[Data records]
== Segment start ==

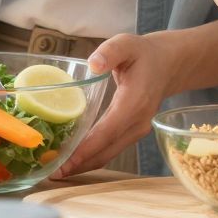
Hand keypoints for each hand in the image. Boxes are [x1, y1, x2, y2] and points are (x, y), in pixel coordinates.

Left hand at [59, 32, 185, 175]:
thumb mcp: (126, 43)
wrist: (167, 65)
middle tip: (50, 174)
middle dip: (79, 165)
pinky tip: (72, 161)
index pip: (108, 131)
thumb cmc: (142, 54)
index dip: (86, 149)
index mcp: (134, 102)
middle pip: (106, 151)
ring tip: (56, 172)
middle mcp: (137, 122)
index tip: (65, 162)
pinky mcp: (131, 133)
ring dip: (84, 165)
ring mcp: (137, 131)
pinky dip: (91, 158)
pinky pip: (110, 150)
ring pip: (108, 154)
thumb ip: (110, 51)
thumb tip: (94, 64)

== Segment end ==

[Directions]
Work through the data above line by line and give the number of lines in which "thumb" occurs. Add nothing else.

[Result of the exercise]
4